Weil ich mir aber denke, dass eine Erklaerung dessen, warum mir eigentlich nicht jeden Sonntag Kirche zumuten will, eher auf Unverstaendnis stoesst, „beisse ich eben in den sauren Apfel“ und trotte brav, in der, dort sehr wichtigen, traditionell ghanaischen Kleidung, mit meinen Maedchen in den Gottesdienst.
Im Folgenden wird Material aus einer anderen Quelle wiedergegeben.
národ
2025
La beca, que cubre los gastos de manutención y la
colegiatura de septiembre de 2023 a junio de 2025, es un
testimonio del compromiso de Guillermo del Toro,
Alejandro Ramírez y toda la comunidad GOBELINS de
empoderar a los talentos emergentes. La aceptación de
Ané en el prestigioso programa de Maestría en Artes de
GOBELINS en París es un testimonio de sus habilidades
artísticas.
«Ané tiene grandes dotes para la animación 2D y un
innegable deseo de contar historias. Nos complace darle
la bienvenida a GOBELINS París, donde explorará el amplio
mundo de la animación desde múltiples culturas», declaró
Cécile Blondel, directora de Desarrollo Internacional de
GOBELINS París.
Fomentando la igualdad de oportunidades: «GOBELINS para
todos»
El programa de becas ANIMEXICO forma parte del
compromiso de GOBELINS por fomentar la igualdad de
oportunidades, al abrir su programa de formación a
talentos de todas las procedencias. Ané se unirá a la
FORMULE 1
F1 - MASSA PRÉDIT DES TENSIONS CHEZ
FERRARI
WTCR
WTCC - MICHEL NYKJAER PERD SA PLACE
Das ich stattdessen an manch einem Sonntagmorgen von Kopfschmerzen oder aehnlichen Beschwerden heimgesucht werde, erwaehne ich nur nebenbei.
Der Kirchbesuch gehoert fest zum Leben, aber das ist nicht alles
Glaube wird in Ghana gelebt, er ist allgegenwaertig, ein sprechendes Beispiel dafuer ist, dass vor oder nach einer Auto/Busfahrt, grundsaetlich gebetet wird und an den Fenstern Jesusbilder oder die Worte „We trust in Jesus“ zur „safe journey“beitragen, in einem Auto das seine besten Tage schon eine Weile hinter sich gelassen hat. Diese Dinge sind zum Teil belustigend, zum Teil auch nur schwer nachzuvollziehen.
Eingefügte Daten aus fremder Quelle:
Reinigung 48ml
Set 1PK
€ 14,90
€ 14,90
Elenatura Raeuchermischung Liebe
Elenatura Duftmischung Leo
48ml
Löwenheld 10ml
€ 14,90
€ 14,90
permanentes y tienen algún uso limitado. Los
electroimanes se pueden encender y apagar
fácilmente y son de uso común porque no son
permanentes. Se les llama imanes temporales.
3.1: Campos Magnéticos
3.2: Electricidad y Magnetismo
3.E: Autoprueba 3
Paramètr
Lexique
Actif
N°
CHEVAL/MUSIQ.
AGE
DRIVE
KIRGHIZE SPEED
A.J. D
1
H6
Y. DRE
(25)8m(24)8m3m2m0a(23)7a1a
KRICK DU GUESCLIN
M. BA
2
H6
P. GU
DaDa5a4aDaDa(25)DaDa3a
Ich moechte mir jedoch dieses Thema fuer einen der naechsten Briefe aufheben und ausfuehrlich berichten, da es nicht moeglich ist, alles in wenigen Saetzen wiederzugeben und ich noch ein „Beerdigungswochenende“ mehr erleben moechte. In diesem Sinne, Fortsetzung folgt.
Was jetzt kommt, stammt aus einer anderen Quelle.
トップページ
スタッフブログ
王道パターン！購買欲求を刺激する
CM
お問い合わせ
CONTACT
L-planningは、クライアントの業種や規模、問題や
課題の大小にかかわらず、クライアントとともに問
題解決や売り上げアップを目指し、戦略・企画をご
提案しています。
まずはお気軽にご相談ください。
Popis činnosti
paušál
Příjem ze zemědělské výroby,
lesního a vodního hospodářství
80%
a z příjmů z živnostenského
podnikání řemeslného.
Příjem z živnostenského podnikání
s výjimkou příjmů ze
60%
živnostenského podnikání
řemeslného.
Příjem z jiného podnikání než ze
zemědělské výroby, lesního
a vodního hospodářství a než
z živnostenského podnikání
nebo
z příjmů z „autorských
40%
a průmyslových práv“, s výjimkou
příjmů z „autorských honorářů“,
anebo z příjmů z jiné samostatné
Mir ist bewusst, dass dieser erste Rundbrief einige Dinge nur fluechtig schildert und erzaehlt, so aber ein Abbild dessen ist, was ich in den ersten Wochen erlebt habe. Auch ich entdecke jeden Tag neue Dinge und Ghana haelt, da bin ich der festen Ueberzeugung, noch unzaehlige Ueberraschungen, Freuden und Enttaueschungen fuer mich bereit. Ich denke ein erster Eindruck ist so aber entstanden. Ich bin mir sicher, in meinem naechsten Bericht, von einer komplett anderen Situation und teilwesie Sichtweise berichten zu koennen. Dies ist der Beginn in einer neuen Welt und ich kann nicht leugnen, ab und zu gegen etwas traurige, von Heimweh durchsetzte, Momente ankaempfen zu muessen. Alles ist fremd und neu und ich bin auf der Suche nach einer gluecklichen Annika. Ich bin auf der Suche nach „Annika in Ghana“, hierbei werde ich taeglich vor neue Aufgaben und Herausforderungen gestellt, ich werde mit neuen Begegnungen kofrontiert und nicht zuletzt, der Begegnung mit mir selber in einer Lebenssituation die mich zuweilen an meine Grenzen bringt, bzw. mir aufzeigt wo sie sich befinden.
In diesem Sinne, bis Bald und vielen Dank fuer alle lieben Gedanken die von ueberall her zu mir nach Duayaw Nkwanta gerichtet sind, sie stellen eine unglaubliche Unterstuezung dar.